I want to retrieve all the records in a list where the value is what is as in A10 OR A11.

Does anyone know how I can achieve this?
Thanks!!!!!
Janie


----------



## Zack Barresse (Jul 25, 2004)

Without a workbook sample, maybe ...

=INDEX($A$1:$B$7),SMALL(IF(($A$1:$A$7=$A$10)*($A$1:$A$7=$A$11),ROW($A$1:$ A$7),ROW(1:1)),2)

.. please note I have not tested this, but if I'm following the logic right, the array-range should hold it. Let us know.


----------



## holly00 (Jul 27, 2007)

Thanks Firefytr!
I have tried the formula but couldn't get Excel to accept it. I am unsure about the placement of the brackets? I tried removing the red bracket and adding the green bracket instead:

=INDEX($A$1:$B$7),SMALL(IF(($A$1:$A$7=$A$10)*($A$1:$A$7=$A$11),ROW($A$1:$ A$7)),ROW(1:1)),2)
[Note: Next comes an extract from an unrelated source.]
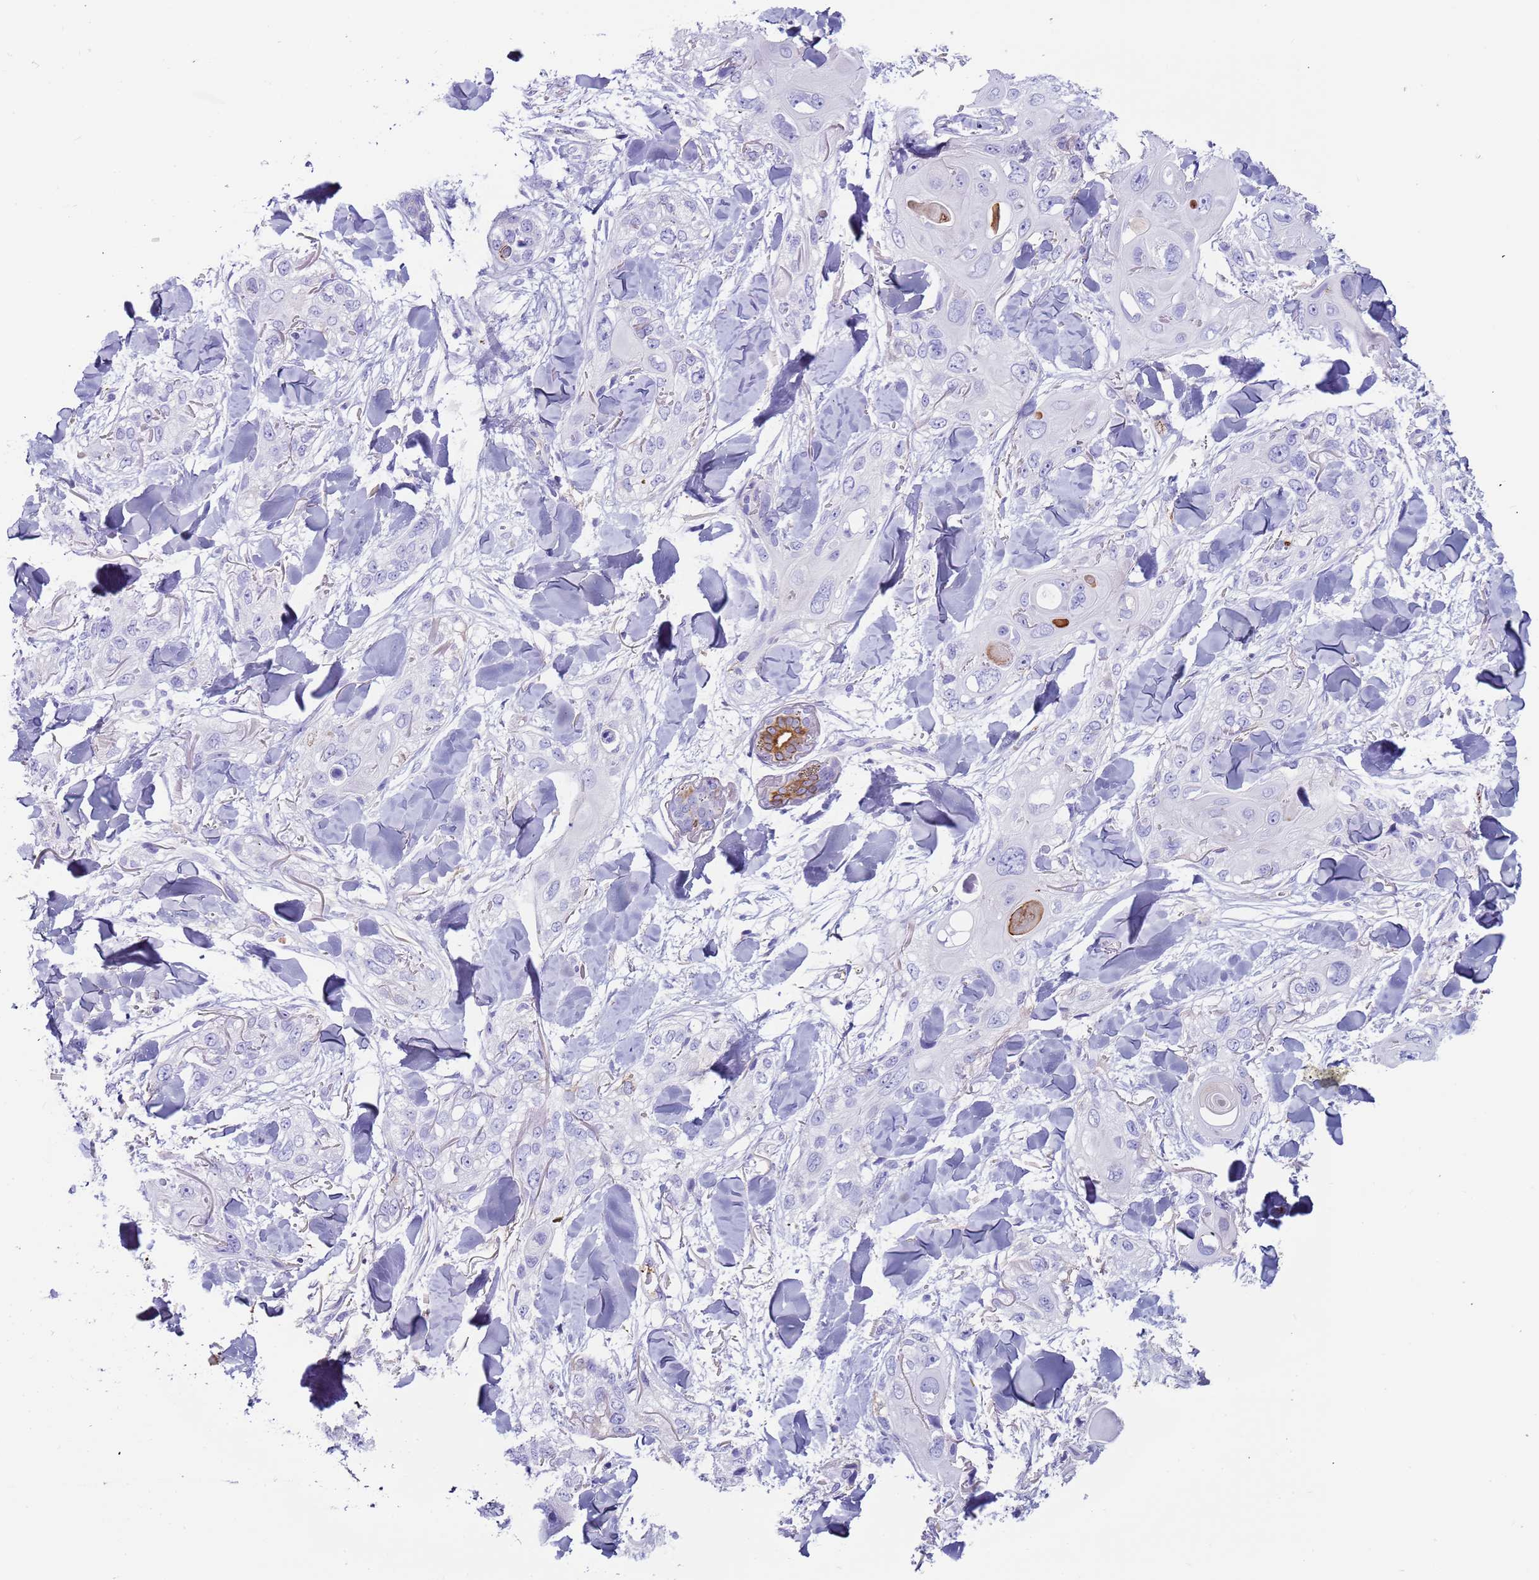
{"staining": {"intensity": "negative", "quantity": "none", "location": "none"}, "tissue": "skin cancer", "cell_type": "Tumor cells", "image_type": "cancer", "snomed": [{"axis": "morphology", "description": "Normal tissue, NOS"}, {"axis": "morphology", "description": "Squamous cell carcinoma, NOS"}, {"axis": "topography", "description": "Skin"}], "caption": "Tumor cells show no significant protein staining in skin cancer.", "gene": "CYSLTR2", "patient": {"sex": "male", "age": 72}}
but I get a #NUM error even though the formula seems right in the formula result screen

I've attached a sample sheet where I am trying to get it to work. The new formula is in cell C17 down.

Thanks again!
Janie


----------



## Zack Barresse (Jul 25, 2004)

The red bracket you have above is not right. The formula logic itself is not right and where the problem lies. Basically, in the file you uploaded, you are looking at column A to see if the values meet BOTH the value of E1 and E2. Well, how can a single value equal two separate values at the same time? It can't, so you'll never return any valid numbers there.

So your formula would look like this ...

=INDEX($A$1:$B$13,SMALL(IF(($A$1:$A$13=$E$1)+($A$1:$A$13=$E$2),ROW($A$1:$A$13)),ROW(1:1)),2)

Notice something different? One single character is changed. Notice the *+* sign where there used to be a *** sign. This is because the *** sign is used for a logical AND situation, whilst the *+* sign is used for a logical OR situation. Seems to work for me.

HTH


----------



## holly00 (Jul 27, 2007)

Brilliant!!!!!!!!
Thanks so much for your help. It has worked perfectly!


----------



## Zack Barresse (Jul 25, 2004)

You're very welcome! Don't forget you can mark your thread as Solved by going to Thread Tools | Mark Solved | Perform Action. 

Take care!


----------